High-Tech Situation: A company that shows prospects of earnings growth due to its technological expertise in its respective field. Very risky - high reward.

Income Situation: Utilities, preferred stocks and bonds. For IRAs they represent compounding of tax-free dividends and interest. These securities for one reason or another just do not conform to our Yield Securities listed above under our Core portfolio, yet they may have other good characteristics.

Special Growth Situation: A company that has a consistent record of sales and per share earnings growth.

Tax Situation: Securities which do not conform to any other category and should not be held except that, for tax reasons, it is not currently wise to sell the security.

Other Special Situations: A company whose assets and stock price may increase significantly as a result of a favorable litigation settlement, takeover, extraordinary profit, large contract or a technological breakthrough. Usually speculative but near-term explosive price appreciation is possible.

■ **ENTRIES SHOWN**:

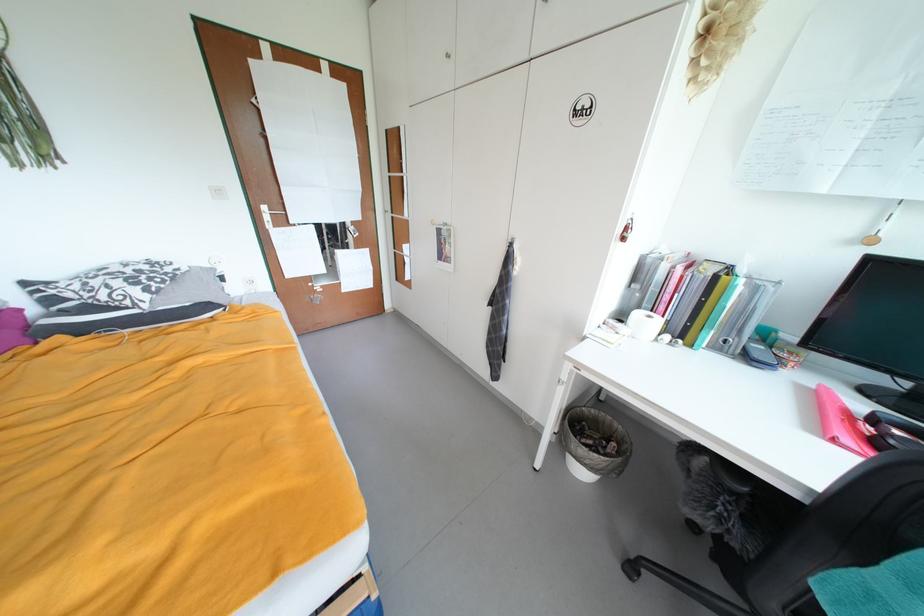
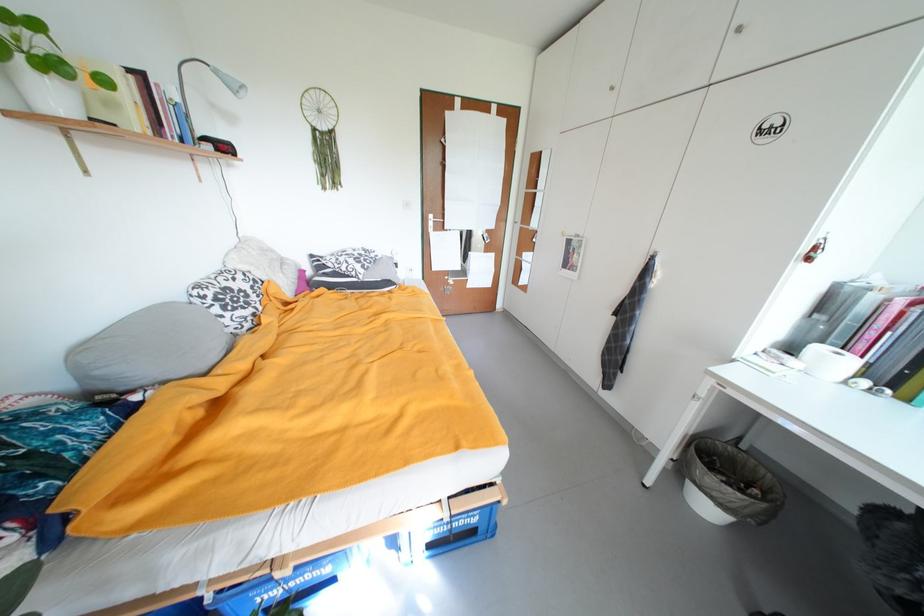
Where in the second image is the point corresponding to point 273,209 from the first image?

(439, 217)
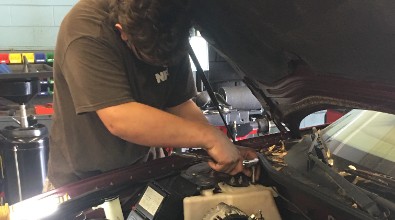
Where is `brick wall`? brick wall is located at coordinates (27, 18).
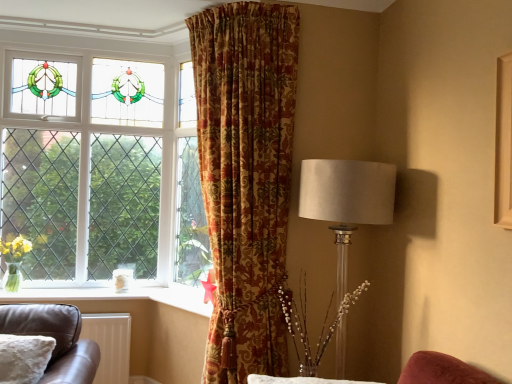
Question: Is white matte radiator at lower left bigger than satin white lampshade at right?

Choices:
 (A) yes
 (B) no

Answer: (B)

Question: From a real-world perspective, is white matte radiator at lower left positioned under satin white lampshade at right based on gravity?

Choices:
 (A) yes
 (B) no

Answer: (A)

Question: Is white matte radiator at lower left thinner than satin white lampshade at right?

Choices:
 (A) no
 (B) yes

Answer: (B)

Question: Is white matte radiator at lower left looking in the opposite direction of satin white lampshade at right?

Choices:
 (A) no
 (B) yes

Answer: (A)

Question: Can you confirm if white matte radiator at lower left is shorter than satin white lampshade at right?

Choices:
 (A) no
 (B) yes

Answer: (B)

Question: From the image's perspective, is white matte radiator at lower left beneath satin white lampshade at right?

■ **WHAT NEEDS TO BE DONE**:
Can you duplicate the text on investment situations, starting with "Income Situation: Utilities, preferred" and going on through "share earnings growth."?

■ **WRITTEN ANSWER**:
Income Situation: Utilities, preferred stocks and bonds. For IRAs they represent compounding of tax-free dividends and interest. These securities for one reason or another just do not conform to our Yield Securities listed above under our Core portfolio, yet they may have other good characteristics.

Special Growth Situation: A company that has a consistent record of sales and per share earnings growth.